Banhar minha alma com a fragrância da consciência, vestir uma veste de paz interior, quero despedir me mentalmente de todos que compartilhei e amei, caminheiros como eu na trilha da vida juntos ou distantes fizeram história no livro da minha existência, presentes ou ausentes sorrimos, choramos, dançamos, sonhamos e amamos.
E se ela a morte chegar preciso de mais um segundo para pedir perdão a todos que fiz chorar, tropeçar todos que afastei do meu percurso, e nessa hora poder dizer que não consegui atingir seu coração por que não sou perfeita, e se falhei, se errei não partirei sem me redimir, sem pedir desculpas, eu só queria um cantinho no coração de cada um que magoei.
E quando chegar a hora, já sem tempo, preciso ir pra não mais voltar, quero ir livre e solta, leve e serena como as borboletas e de lá do infinito, sob os raios de sol e o perfume das flores, voar, voar e atingir o brilho de uma estrela, para iluminar os caminhos, de todos que me aplaudiram de todos que contribuíram pelos meus descaminhos pois eu permiti e com a permissão de Deus, eu suplico perdão.

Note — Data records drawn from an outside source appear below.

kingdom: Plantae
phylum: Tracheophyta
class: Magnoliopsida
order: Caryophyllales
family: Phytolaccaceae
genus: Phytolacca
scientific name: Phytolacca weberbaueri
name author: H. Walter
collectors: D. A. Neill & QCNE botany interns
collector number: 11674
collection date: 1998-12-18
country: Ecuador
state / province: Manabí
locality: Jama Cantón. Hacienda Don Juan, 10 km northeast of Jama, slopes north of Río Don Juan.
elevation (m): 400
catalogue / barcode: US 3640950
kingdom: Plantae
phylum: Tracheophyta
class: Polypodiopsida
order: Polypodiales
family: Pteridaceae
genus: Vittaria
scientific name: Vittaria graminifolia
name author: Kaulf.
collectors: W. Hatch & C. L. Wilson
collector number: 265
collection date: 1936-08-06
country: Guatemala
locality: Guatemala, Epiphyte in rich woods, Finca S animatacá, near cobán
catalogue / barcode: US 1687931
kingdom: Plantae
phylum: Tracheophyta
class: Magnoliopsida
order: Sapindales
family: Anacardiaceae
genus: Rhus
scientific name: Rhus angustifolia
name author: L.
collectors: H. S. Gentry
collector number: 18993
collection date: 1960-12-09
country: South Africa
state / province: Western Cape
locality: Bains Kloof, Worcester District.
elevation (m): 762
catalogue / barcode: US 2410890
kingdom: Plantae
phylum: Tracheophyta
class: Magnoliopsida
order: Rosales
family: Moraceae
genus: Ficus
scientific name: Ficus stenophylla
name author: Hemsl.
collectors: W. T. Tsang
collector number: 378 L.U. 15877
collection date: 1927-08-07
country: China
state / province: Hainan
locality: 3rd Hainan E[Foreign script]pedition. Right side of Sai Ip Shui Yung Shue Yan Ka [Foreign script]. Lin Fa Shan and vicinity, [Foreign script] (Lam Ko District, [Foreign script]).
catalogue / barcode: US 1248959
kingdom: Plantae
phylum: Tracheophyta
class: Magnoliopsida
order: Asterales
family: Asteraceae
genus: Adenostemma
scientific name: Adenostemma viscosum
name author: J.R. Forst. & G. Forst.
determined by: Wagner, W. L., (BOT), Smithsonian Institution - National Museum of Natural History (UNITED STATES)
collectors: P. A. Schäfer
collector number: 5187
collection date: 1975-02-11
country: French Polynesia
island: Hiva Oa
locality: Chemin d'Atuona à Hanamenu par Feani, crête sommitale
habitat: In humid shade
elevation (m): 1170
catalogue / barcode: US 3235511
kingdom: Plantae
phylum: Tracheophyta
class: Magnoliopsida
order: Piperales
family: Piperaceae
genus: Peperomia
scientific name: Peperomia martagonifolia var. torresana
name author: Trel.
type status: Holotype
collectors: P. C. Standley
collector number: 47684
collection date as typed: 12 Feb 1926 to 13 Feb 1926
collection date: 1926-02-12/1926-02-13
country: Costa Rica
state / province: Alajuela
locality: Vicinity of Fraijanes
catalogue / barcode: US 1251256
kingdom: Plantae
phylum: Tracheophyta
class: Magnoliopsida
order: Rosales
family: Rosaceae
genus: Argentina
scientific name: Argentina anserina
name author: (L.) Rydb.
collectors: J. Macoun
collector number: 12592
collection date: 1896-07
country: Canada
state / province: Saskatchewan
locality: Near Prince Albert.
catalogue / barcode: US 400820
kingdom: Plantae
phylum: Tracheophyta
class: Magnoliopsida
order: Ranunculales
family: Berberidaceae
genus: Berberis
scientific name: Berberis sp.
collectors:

Morremos quando deixamos de lutar por nossos sonhos e nossas convicções e a pior morte é quando si morre dentro de si mesmo.
Avó que tanto amei me despeço com muitas saudades, mais fico no coração com o conforto da palavra de Deus que diz que na casa do meu Pai tem muitas moradas, essas moradas são construídas por mãos não humanas quem sabe um dia um a um da nossa familia vamos nos reencontrar, e viver felizes na paz de Cristo.